This week’s selected media, May 19, 2024: The Power of Habit, Conservatism
This week I finished:
The Power of Habit: Why We Do What We Do in Life and Business, by Charles Duhigg: Approaching a quarter-million burpees without missing a day in over a decade, among other habits, I always enjoy reading about habits. This book is engaging. Duhigg tells stories, presents science, and builds engagement over the course of the book well.
I still haven’t found someone who treats how not to stop habits as well as my technique in starting sidchas in my video in Life Changing Habits. Also, that starting habits that stick is a skill that the more you do the better you get at it.
I see changing habits, breaking old ones, and recognizing you don’t have to keep at old ones as a critical frontier for sustainability. I hope to partner with Duhigg. some of his peers, or both to take on that challenge so people can expect the liberation and joy they’ll experience with each step practicing more sustainability.
I recommend the book.
Conservatism: An Invitation to the Great Tradition, by Roger Scruton: I’m developing conservative approaches to sustainability, which I think when people get them may lead conservatives to embrace sustainability more than liberals. I was catching up with an executive at a company with a reputation for authentic and genuine sustainability action and shared some of my approach. He seemed to like it and recommended Roger Scruton’s Green Philosophy.
I hadn’t heard of Scruton so looked him up. Conservatism was available at the library, so I picked it up. It’s short and has a lot in common with Russell Kirk’s Conservative Mind, which I read this year, with the main differences that it’s shorter and include another fifty years of history.
I see more how conservatives tend to react to liberals. The two groups value tradition differently, as well as liberty versus structure. Having been surrounded by liberals more of my life, I’m inclined to believe that liberals misunderstand conservatives, often deliberately. The more I learn views I never knew before, the less stuck I feel in beliefs, as well as more flexible, understanding, and empathetic. I’ll have to keep meeting people I don’t understand or disagree with.

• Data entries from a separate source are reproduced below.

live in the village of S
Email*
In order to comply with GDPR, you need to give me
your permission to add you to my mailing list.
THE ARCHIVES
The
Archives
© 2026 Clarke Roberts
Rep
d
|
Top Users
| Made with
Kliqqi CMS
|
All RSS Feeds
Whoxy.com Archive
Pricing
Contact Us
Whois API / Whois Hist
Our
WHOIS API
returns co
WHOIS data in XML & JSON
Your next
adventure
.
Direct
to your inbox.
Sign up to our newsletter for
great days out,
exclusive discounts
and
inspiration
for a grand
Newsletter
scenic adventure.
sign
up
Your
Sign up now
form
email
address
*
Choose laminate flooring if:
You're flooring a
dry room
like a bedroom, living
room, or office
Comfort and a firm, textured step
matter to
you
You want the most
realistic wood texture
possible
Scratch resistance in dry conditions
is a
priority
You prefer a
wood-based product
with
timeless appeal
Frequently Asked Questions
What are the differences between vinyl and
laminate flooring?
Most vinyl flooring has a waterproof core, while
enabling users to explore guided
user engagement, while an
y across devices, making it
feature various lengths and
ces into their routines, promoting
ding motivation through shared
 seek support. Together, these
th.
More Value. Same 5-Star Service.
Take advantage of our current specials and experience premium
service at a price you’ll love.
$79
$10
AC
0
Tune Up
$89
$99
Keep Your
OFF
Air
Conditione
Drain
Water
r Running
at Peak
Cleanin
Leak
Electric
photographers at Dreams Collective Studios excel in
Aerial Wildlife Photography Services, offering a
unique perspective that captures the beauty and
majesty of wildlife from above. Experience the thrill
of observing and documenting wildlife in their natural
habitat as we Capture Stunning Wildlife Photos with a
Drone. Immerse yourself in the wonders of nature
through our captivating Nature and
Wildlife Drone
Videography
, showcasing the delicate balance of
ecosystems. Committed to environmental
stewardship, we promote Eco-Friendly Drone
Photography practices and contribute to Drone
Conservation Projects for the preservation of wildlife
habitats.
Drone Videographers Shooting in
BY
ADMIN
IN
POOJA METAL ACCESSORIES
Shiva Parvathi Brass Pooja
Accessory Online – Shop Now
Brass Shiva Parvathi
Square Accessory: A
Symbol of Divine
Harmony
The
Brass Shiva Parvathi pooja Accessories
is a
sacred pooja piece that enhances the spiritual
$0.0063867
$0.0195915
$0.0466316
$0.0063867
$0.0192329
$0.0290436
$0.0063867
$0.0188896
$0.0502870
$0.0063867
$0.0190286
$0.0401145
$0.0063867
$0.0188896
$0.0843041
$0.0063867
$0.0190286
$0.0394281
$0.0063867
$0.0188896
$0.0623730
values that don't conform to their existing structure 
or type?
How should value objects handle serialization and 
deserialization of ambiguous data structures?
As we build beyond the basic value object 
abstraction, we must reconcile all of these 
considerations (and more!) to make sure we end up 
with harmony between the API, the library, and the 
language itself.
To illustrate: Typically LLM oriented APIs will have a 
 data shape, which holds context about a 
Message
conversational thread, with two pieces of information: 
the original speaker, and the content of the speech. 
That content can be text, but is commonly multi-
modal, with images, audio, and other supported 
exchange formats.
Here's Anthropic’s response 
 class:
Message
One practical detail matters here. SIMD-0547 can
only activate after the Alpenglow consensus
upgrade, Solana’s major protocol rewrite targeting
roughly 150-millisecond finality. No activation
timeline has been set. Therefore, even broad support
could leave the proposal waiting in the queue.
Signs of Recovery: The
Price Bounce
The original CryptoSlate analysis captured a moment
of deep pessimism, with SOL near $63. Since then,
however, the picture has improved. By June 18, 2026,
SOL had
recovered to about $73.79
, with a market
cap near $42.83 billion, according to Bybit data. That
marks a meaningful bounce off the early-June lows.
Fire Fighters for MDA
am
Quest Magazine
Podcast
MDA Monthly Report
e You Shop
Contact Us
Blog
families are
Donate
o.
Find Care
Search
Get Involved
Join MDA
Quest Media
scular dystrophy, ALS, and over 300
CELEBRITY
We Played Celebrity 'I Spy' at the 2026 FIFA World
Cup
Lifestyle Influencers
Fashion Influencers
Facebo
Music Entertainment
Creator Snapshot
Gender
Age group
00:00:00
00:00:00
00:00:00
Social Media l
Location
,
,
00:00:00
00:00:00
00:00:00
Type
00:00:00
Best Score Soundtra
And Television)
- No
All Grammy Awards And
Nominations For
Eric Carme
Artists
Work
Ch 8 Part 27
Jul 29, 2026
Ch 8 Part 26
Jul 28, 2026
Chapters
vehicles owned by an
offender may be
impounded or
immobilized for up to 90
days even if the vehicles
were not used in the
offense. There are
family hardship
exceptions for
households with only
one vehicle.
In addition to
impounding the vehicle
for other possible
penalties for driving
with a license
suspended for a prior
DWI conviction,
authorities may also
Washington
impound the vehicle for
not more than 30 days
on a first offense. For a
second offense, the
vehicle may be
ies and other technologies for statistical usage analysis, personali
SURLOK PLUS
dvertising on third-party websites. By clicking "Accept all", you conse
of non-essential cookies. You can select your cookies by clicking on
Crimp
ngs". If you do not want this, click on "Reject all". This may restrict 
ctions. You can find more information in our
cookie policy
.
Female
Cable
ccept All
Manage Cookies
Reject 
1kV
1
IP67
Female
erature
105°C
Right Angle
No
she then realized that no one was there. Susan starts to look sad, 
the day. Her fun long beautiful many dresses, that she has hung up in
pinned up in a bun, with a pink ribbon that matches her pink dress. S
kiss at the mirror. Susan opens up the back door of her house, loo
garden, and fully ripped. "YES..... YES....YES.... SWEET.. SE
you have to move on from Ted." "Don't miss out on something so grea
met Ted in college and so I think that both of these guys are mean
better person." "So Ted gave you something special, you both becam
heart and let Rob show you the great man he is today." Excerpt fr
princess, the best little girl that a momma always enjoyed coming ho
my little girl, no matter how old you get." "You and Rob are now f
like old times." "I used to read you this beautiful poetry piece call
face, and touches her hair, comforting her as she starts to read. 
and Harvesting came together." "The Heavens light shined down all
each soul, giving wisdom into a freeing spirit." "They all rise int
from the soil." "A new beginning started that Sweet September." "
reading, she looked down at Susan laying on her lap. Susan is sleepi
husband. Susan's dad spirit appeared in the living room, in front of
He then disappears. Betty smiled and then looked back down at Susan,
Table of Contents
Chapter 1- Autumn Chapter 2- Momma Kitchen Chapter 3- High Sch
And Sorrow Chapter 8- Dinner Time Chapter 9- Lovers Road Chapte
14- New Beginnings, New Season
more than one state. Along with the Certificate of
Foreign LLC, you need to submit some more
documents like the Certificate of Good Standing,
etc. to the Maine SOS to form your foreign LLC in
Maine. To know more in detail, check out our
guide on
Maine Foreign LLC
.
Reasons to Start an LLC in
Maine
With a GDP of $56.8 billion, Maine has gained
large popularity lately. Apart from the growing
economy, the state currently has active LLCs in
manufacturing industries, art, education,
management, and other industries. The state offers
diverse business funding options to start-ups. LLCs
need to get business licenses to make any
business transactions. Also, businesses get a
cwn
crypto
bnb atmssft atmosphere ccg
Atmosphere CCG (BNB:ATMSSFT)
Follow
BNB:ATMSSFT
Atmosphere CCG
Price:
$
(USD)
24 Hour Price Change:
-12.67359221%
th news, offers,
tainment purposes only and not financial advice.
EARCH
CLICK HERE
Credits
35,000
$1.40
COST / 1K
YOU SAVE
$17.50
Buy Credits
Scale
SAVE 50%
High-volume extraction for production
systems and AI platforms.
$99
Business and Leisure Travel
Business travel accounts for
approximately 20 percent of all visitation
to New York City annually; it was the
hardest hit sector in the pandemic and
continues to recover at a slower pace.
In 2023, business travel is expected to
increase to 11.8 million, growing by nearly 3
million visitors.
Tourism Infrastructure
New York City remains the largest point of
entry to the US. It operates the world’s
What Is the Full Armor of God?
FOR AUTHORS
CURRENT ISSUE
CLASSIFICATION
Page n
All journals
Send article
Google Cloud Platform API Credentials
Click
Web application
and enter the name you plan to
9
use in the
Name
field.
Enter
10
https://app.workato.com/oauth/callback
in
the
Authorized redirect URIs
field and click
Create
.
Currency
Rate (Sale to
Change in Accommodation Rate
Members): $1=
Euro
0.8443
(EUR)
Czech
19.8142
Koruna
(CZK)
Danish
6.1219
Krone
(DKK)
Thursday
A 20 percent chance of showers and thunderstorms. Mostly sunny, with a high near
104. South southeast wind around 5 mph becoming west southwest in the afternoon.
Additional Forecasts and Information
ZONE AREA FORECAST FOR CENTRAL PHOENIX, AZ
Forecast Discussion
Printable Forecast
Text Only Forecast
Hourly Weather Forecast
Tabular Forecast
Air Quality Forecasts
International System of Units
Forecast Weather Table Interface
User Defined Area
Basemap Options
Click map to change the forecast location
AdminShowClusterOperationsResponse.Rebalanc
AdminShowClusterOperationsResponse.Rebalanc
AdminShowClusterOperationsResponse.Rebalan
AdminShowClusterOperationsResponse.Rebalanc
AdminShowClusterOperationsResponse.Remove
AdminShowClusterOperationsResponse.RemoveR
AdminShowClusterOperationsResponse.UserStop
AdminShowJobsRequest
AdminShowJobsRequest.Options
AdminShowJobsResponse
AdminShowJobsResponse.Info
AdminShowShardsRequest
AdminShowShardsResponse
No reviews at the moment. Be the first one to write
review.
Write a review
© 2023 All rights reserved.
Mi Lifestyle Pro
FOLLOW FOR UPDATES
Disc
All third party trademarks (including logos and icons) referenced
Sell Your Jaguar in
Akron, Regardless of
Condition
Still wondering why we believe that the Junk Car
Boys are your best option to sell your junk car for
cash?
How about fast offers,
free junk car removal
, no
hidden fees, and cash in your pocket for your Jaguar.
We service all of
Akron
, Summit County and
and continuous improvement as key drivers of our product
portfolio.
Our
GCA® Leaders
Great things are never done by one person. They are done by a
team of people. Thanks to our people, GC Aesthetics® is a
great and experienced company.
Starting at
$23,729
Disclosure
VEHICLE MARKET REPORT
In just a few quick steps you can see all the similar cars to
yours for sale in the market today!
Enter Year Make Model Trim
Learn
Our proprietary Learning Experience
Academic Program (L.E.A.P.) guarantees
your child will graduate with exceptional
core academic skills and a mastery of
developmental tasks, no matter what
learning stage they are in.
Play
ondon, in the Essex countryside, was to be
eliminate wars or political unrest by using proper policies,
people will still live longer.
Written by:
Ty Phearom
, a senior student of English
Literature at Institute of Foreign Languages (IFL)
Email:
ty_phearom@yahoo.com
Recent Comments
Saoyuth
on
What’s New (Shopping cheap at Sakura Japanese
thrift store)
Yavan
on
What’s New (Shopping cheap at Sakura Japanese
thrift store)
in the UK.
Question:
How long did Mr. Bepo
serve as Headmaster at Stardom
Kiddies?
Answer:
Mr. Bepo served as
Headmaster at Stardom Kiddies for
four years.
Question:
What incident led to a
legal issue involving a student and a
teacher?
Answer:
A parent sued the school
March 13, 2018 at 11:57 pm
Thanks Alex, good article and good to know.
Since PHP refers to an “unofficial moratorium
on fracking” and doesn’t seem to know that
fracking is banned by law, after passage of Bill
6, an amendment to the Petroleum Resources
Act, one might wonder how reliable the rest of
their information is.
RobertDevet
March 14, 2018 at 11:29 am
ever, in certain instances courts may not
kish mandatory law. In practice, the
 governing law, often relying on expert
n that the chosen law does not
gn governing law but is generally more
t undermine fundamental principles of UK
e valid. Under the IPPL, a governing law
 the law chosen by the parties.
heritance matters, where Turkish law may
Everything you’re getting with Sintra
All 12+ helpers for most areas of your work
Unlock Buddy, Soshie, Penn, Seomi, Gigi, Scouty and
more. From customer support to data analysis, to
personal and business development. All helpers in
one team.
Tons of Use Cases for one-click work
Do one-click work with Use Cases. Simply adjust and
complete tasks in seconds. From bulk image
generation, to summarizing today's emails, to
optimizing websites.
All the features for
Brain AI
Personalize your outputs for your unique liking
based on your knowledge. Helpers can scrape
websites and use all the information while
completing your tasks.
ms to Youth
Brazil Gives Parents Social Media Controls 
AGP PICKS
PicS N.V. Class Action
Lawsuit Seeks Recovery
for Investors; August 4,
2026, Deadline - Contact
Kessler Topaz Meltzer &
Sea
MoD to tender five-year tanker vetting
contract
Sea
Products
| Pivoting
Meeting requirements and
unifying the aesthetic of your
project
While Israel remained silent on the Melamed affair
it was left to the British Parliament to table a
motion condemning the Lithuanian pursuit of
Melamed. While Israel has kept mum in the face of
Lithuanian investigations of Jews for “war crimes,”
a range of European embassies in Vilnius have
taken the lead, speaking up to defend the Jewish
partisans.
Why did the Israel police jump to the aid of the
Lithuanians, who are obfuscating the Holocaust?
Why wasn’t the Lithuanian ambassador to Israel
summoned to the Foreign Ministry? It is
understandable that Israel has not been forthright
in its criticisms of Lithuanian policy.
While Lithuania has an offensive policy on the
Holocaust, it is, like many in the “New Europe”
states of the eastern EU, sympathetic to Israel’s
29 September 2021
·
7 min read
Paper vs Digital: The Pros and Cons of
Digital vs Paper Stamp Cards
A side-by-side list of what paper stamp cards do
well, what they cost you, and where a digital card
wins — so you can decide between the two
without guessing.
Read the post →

I can’t help digressing. Why do people think they have to fly around the world to meet diverse people? For one thing, travel involving suitcases with little wheels on them, I don’t consider travel any more than going to the zoo is going on a safari or exploring nature. Those little wheels mean the suitcase’s owner is only going where people have paved or otherwise made flat and smooth surfaces, all connected. That faux travel is just seeing different parts of your own culture, while destroying what vestiges of diversity remained. It causes lovely little Starbucks to appear there.